- _HOW TO COMPLETE THIS TASK_
Once the images are removed, repeat all of the entries exactly.

- _PROVIDED DATA_
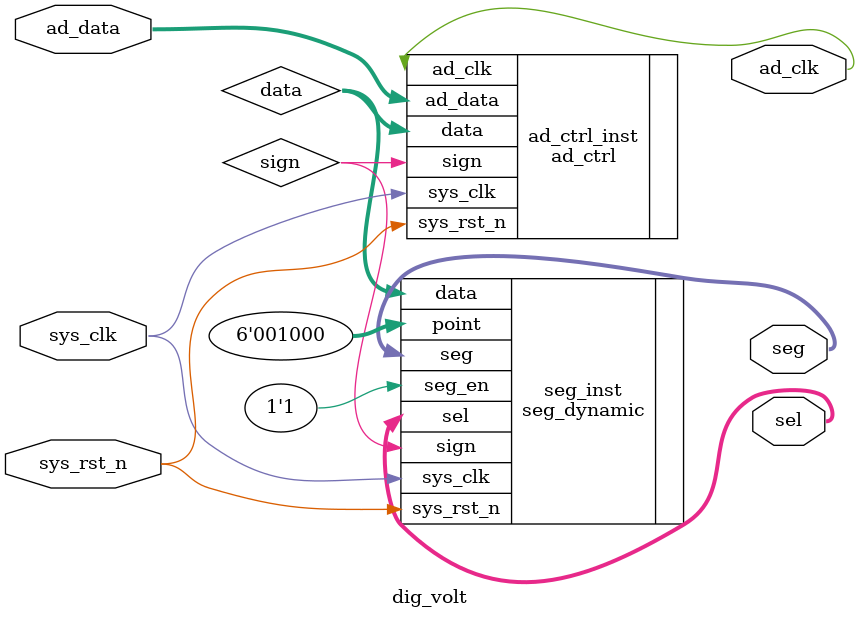
<source format=v>
module dig_volt
(
	input 	wire			sys_clk		,
	input 	wire			sys_rst_n	,
	input 	wire	[7:0]	ad_data		,

	output 	wire			ad_clk		,
	output 	wire	[5:0] 	sel			,
	output	wire	[7:0]	seg	
);

wire	[19:0]		data	;
wire				sign	;



ad_ctrl ad_ctrl_inst
(
	.sys_clk		(sys_clk	),
	.sys_rst_n		(sys_rst_n	),
	.ad_data		(ad_data	),

	.ad_clk			(ad_clk		),
	.sign			(sign		),
	.data           (data       )

);

seg_dynamic
#(
	.CNT_SEG_MAX (16'd49_999)
)
seg_inst
(
	.sys_clk		(sys_clk	),
	.sys_rst_n		(sys_rst_n	),
	.data			(data		),
	.point			(6'b001000	),
	.sign			(sign		),
	.seg_en			(1'b1		),

	.seg 			(seg 		),
	.sel	        (sel	    )
	
);

endmodule
</source>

- _TASK RESULT_
<source format=v>
module dig_volt
(
	input 	wire			sys_clk		,
	input 	wire			sys_rst_n	,
	input 	wire	[7:0]	ad_data		,

	output 	wire			ad_clk		,
	output 	wire	[5:0] 	sel			,
	output	wire	[7:0]	seg	
);

wire	[19:0]		data	;
wire				sign	;



ad_ctrl ad_ctrl_inst
(
	.sys_clk		(sys_clk	),
	.sys_rst_n		(sys_rst_n	),
	.ad_data		(ad_data	),

	.ad_clk			(ad_clk		),
	.sign			(sign		),
	.data           (data       )

);

seg_dynamic
#(
	.CNT_SEG_MAX (16'd49_999)
)
seg_inst
(
	.sys_clk		(sys_clk	),
	.sys_rst_n		(sys_rst_n	),
	.data			(data		),
	.point			(6'b001000	),
	.sign			(sign		),
	.seg_en			(1'b1		),

	.seg 			(seg 		),
	.sel	        (sel	    )
	
);

endmodule
</source>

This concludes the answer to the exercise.